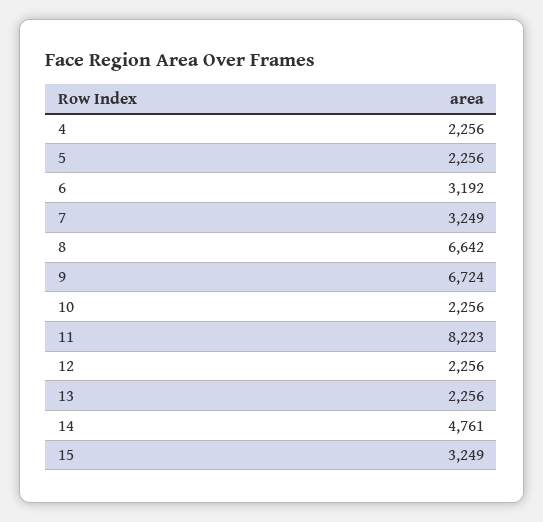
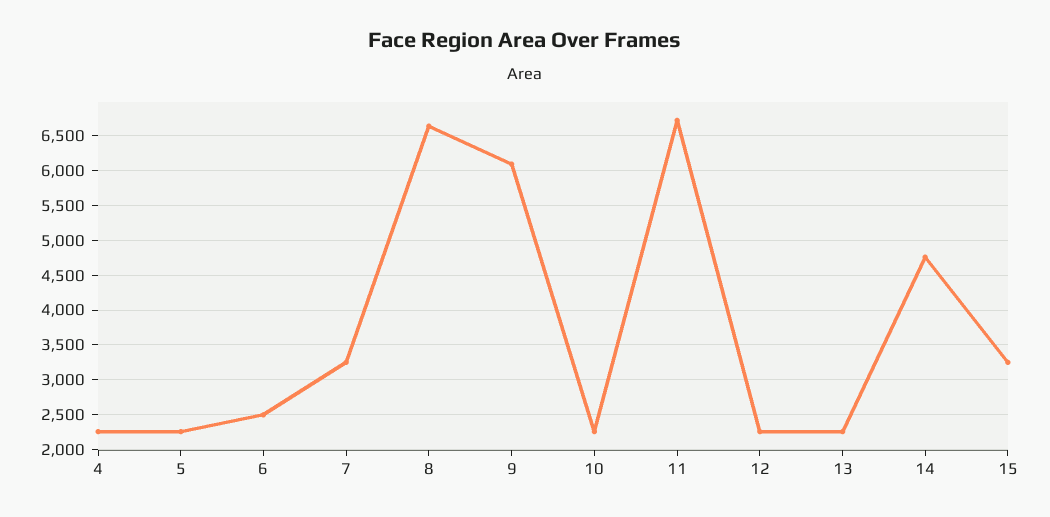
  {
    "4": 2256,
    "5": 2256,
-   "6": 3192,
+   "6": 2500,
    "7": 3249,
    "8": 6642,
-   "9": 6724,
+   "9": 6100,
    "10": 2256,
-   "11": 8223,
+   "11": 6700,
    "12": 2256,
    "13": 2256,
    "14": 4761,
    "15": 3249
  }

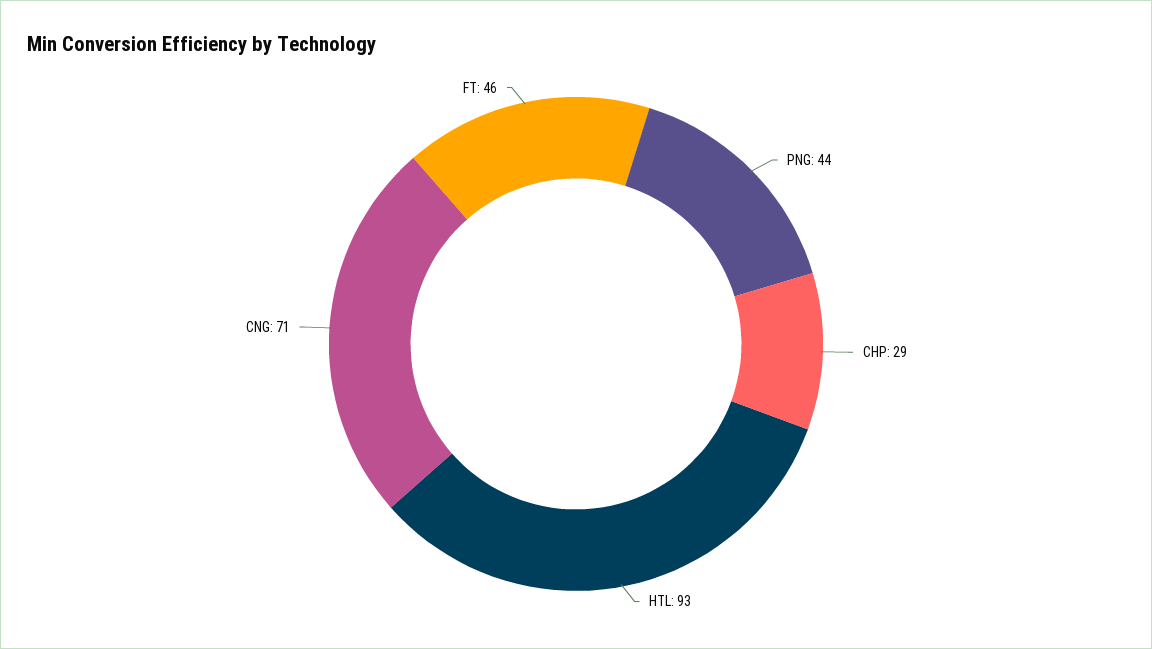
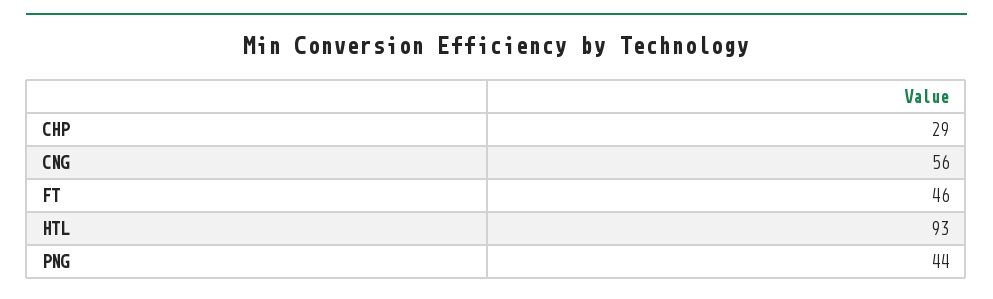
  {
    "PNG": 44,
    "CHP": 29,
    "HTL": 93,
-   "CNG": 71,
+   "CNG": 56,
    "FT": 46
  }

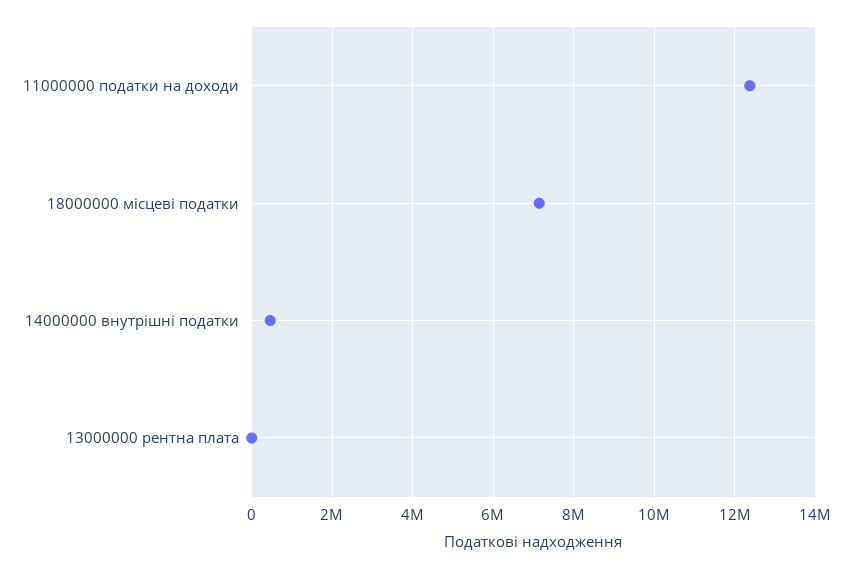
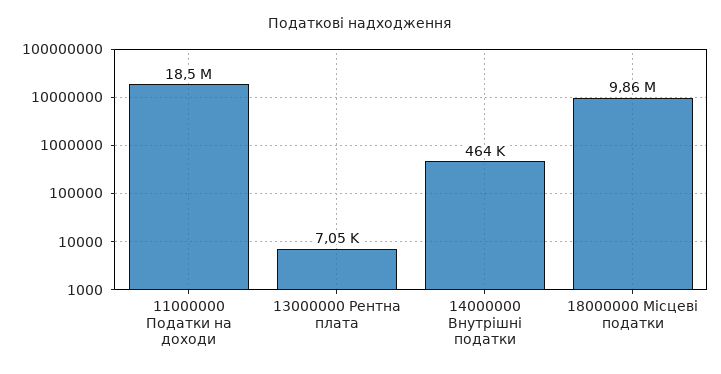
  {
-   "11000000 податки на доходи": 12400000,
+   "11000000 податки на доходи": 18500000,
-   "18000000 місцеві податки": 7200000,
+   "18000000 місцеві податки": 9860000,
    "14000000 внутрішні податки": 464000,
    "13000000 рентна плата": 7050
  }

┄┄┄┄┄┄┄┄┄┄

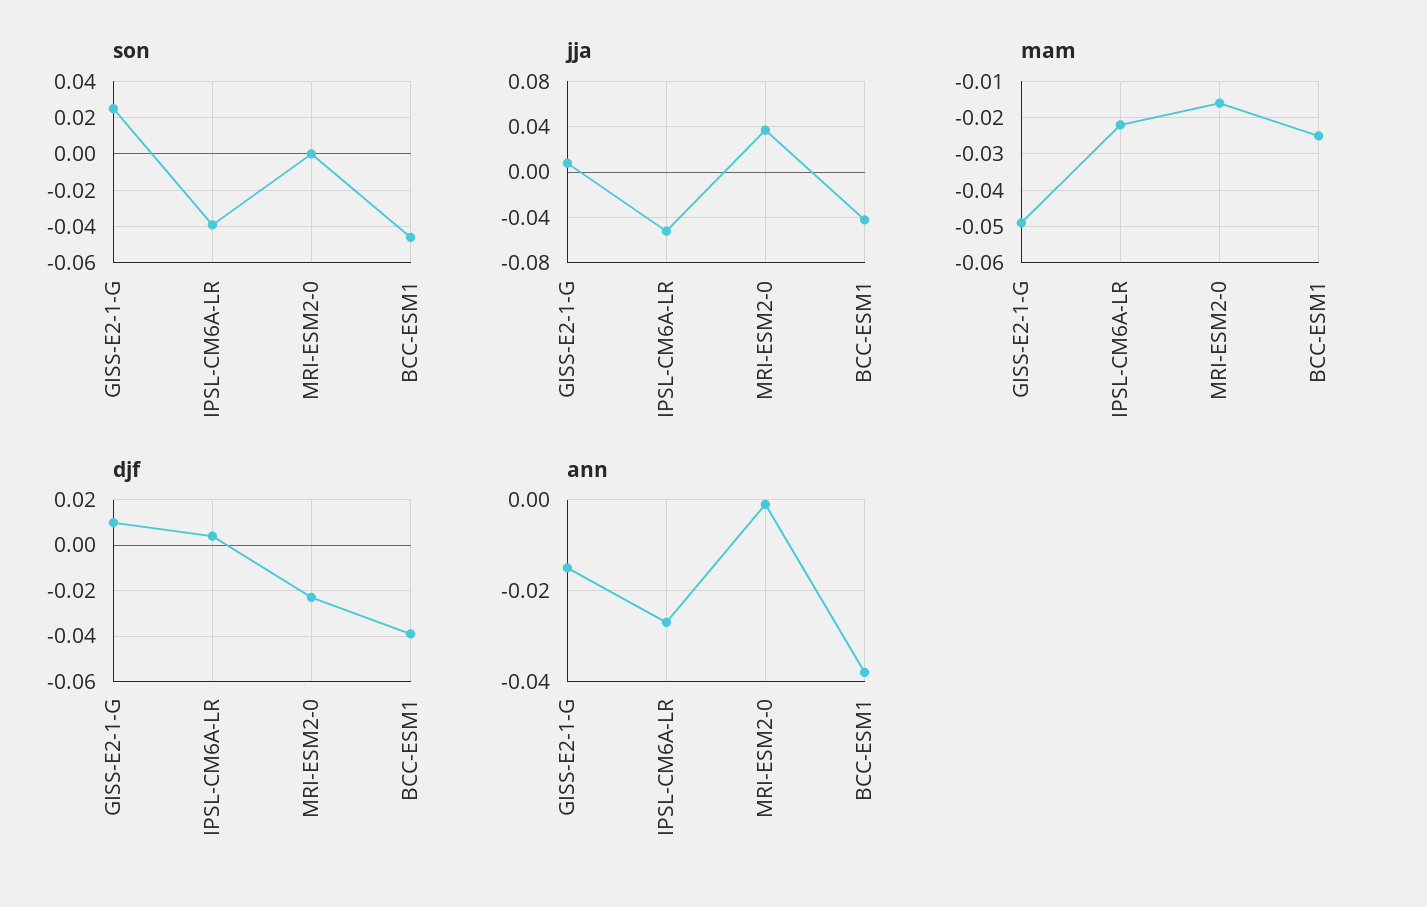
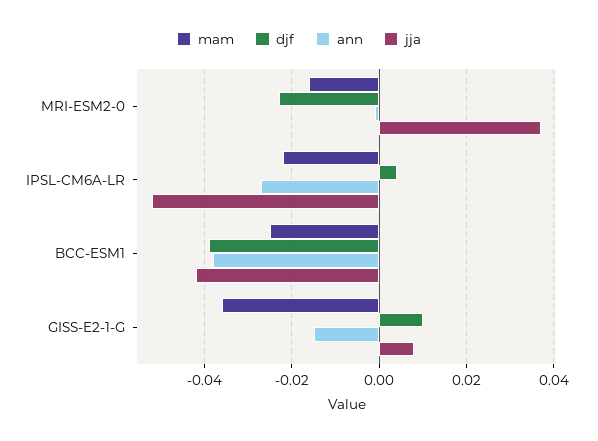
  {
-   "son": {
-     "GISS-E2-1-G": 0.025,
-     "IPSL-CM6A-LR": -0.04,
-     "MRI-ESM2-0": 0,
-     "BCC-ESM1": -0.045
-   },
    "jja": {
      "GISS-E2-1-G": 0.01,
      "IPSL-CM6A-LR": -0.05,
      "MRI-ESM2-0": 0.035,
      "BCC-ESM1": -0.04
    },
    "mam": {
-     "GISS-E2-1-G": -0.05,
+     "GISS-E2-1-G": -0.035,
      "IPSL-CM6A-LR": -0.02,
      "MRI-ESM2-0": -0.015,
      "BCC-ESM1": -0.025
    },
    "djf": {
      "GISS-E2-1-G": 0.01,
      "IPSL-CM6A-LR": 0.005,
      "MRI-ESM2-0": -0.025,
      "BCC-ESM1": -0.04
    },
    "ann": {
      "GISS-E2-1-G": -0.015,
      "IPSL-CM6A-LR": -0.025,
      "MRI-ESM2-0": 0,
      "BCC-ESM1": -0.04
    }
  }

┄┄┄┄┄┄┄┄┄┄

| ABOUT THIS EXERCISE |
Work out how many lines of the records contain the string "IPSL". Nothing but the number should be written.

| SOLUTION TO THIS TASK |
5